Matera v. Catanzano

161 A.D.2d 687 | N.Y. App. Div. | 1990

In a legal malpractice action, the defendant appeals from (1) an order of the Supreme Court, Nassau County (Becker, J.), dated November 21, 1988, which denied his motion, inter alia, to set aside a jury verdict in favor of the plaintiff, and (2) a judgment of the same court, entered December 19, 1988, which is in favor of the plaintiff and against him in the principal sum of $98,055.

Ordered that the appeal from the order is dismissed; and it is further,

Ordered that the judgment is reversed, on the law, and the complaint is dismissed; and it is further,

Ordered that the defendant is awarded one bill of costs.

The appeal from the intermediate order must be dismissed because the right of direct appeal therefrom terminated with the entry of judgment in the action (see, Matter of Aho, 39 NY2d 241, 248). The issues raised on appeal from the order *688are brought up for review and have been considered on the appeal from the judgment (CPLR 5501 [a] [1]).

In order to prevail in the present legal malpractice action, the plaintiff was required to prove (1) that the defendant attorney negligently failed to bring a strict products liability action against the manufacturer of the conveyor belt which was allegedly instrumental in causing the plaintiff’s injuries and (2) that if a strict products liability action had been brought, it would have resulted in his favor (see, Kerson Co. v Shayne, Dachs, Weiss, Kolbrenner, Levy & Levine, 45 NY2d 730, 732; Metrokane Imports v Kane, Dalsimer, Kane, Sullivan & Kurucz, 150 AD2d 153). The defendant testified that he decided not to commence a strict products liability action because there was nothing to indicate that the manufacturer was liable. We agree with the defendant’s assessment of the lack of merit of any liability claim for damages based upon a strict products liability theory.

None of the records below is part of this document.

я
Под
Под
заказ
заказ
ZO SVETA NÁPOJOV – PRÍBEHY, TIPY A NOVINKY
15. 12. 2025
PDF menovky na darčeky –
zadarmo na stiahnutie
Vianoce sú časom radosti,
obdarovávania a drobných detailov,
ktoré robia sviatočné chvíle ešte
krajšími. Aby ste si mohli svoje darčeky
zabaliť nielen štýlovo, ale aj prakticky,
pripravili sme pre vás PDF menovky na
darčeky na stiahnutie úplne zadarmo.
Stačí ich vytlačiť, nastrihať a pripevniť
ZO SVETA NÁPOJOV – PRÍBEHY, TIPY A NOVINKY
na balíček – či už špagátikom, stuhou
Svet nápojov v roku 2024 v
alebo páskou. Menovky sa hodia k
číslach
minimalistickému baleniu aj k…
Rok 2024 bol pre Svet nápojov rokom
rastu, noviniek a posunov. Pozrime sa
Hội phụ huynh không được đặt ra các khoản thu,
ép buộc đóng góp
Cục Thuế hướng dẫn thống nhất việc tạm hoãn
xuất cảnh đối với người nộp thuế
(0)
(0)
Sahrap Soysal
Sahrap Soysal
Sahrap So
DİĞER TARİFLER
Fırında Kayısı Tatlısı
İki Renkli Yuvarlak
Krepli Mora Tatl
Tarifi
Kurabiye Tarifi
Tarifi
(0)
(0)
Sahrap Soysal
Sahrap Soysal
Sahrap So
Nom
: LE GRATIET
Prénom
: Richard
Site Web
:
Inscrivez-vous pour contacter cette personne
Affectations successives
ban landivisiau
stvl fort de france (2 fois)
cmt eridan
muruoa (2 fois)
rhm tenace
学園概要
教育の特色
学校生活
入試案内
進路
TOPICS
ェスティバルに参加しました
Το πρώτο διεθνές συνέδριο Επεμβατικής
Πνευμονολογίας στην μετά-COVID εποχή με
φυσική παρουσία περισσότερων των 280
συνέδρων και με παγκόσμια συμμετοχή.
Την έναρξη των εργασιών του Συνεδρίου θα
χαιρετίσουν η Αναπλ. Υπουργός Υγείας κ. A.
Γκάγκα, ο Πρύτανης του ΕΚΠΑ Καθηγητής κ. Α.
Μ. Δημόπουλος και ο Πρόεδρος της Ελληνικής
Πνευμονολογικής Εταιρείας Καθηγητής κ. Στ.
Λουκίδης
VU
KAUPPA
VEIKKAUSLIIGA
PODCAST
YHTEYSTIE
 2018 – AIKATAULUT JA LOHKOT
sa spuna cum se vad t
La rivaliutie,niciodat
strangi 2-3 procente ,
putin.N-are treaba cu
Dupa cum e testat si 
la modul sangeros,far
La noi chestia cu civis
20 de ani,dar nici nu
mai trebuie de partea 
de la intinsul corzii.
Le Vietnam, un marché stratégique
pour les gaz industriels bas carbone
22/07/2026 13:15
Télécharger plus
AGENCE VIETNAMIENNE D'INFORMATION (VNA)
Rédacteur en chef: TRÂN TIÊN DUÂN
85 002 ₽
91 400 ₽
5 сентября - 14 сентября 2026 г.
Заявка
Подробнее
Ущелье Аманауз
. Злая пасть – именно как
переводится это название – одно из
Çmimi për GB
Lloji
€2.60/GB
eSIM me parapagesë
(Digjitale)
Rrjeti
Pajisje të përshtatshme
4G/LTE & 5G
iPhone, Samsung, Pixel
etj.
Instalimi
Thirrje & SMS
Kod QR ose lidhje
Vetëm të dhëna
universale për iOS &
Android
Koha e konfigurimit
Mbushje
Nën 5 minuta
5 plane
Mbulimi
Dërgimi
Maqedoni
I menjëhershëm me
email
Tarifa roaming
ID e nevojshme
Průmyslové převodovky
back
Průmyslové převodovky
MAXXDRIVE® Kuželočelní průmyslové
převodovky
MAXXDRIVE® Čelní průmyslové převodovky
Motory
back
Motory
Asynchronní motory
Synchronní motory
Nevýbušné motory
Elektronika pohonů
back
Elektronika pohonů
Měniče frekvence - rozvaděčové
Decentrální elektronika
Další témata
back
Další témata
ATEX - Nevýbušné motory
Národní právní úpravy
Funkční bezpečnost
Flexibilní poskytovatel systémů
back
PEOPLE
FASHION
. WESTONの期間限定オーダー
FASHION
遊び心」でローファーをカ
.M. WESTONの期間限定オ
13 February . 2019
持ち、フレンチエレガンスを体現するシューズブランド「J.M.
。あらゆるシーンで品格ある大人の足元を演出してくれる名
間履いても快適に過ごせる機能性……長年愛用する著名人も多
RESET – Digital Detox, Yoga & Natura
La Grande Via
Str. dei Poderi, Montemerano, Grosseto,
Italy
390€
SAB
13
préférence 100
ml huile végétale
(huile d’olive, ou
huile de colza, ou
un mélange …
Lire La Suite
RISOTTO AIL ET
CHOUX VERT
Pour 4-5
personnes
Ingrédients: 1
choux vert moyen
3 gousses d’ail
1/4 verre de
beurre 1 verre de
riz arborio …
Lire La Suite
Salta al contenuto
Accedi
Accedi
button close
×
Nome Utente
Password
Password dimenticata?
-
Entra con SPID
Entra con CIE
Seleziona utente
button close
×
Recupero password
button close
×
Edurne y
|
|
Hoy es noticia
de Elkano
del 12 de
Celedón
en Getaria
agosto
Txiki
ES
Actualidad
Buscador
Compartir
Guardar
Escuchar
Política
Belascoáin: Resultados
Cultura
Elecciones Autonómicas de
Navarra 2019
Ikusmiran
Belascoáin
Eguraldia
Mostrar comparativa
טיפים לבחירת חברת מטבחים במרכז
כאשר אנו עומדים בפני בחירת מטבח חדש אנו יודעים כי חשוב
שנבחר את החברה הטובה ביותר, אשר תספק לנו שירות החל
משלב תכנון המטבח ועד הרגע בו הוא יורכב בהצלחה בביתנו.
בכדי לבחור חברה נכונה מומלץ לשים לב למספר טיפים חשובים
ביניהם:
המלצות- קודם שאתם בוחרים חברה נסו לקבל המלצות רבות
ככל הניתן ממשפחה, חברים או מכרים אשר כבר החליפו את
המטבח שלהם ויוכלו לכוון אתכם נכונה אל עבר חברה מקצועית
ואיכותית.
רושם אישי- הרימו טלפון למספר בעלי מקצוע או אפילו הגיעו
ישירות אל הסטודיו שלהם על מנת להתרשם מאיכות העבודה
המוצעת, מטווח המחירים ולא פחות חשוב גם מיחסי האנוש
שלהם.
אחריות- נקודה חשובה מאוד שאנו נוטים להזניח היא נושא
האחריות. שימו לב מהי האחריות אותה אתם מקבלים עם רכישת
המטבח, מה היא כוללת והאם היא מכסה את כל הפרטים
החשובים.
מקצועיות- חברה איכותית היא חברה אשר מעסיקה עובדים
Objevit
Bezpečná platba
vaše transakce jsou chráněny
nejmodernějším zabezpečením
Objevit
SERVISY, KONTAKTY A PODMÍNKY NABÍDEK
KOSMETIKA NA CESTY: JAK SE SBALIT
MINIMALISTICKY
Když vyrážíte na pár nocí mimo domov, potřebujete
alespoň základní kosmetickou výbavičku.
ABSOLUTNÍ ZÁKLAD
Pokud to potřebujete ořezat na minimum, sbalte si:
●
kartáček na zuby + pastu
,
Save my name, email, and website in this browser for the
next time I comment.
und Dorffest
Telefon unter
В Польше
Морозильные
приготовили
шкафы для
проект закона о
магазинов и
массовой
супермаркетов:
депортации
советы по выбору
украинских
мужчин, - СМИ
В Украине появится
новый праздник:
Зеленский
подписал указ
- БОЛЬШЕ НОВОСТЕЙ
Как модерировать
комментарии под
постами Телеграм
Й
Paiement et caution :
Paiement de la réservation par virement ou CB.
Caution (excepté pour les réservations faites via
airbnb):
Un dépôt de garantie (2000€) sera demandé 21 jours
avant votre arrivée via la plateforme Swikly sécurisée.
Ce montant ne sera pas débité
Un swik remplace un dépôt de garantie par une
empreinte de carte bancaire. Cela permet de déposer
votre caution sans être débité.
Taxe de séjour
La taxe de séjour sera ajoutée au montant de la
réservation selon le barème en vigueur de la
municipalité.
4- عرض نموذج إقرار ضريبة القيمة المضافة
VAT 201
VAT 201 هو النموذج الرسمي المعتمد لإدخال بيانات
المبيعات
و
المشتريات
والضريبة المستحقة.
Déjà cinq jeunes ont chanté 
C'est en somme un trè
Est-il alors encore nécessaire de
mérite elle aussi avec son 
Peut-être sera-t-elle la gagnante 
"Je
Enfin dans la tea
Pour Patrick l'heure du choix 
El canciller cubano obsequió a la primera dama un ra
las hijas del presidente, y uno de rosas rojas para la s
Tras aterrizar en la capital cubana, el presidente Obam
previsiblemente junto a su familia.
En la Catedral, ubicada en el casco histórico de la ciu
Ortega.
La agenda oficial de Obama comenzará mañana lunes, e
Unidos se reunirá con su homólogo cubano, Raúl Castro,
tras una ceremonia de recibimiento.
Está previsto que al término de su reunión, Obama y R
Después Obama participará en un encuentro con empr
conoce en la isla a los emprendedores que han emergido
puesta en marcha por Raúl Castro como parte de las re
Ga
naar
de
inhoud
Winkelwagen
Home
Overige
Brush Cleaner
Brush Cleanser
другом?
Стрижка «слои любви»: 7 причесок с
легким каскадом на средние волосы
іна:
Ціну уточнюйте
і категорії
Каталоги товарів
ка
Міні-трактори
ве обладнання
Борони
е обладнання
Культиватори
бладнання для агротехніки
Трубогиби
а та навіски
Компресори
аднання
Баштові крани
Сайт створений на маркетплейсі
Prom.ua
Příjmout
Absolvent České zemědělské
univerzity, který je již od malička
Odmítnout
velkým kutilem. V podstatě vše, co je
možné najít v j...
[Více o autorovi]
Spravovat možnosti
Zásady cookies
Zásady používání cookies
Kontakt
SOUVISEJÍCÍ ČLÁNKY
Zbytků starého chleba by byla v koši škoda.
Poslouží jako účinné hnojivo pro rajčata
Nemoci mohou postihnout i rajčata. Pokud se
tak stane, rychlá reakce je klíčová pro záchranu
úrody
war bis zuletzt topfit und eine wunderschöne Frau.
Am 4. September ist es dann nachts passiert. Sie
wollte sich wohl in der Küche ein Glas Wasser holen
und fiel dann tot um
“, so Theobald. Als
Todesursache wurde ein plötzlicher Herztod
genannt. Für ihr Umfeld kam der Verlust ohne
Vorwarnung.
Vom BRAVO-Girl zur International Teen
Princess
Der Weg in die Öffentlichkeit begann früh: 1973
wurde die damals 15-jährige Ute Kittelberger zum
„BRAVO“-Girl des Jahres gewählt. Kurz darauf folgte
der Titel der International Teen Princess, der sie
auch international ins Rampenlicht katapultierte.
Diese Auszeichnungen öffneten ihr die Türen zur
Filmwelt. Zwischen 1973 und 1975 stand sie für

The record establishes that the conveyor belt in question had been altered subsequent to its manufacture, and that the accident would not have happened had this alteration not been made. Moreover, there is no proof from which a jury could reasonably infer that the conveyor belt was purposefully manufactured in order to facilitate the making of the alteration. Accordingly, the court should have dismissed the plaintiff’s complaint (see, Robinson v Reed-Prentice Div., 49 NY2d 471, 481; cf., Lopez v Precision Papers, 67 NY2d 871, 873, affg 107 AD2d 667). We find that the plaintiff’s proof was deficient in several other respects, which need not be discussed in light of the foregoing determination. Mangano, P. J., Thompson, Bracken and Balletta, JJ., concur.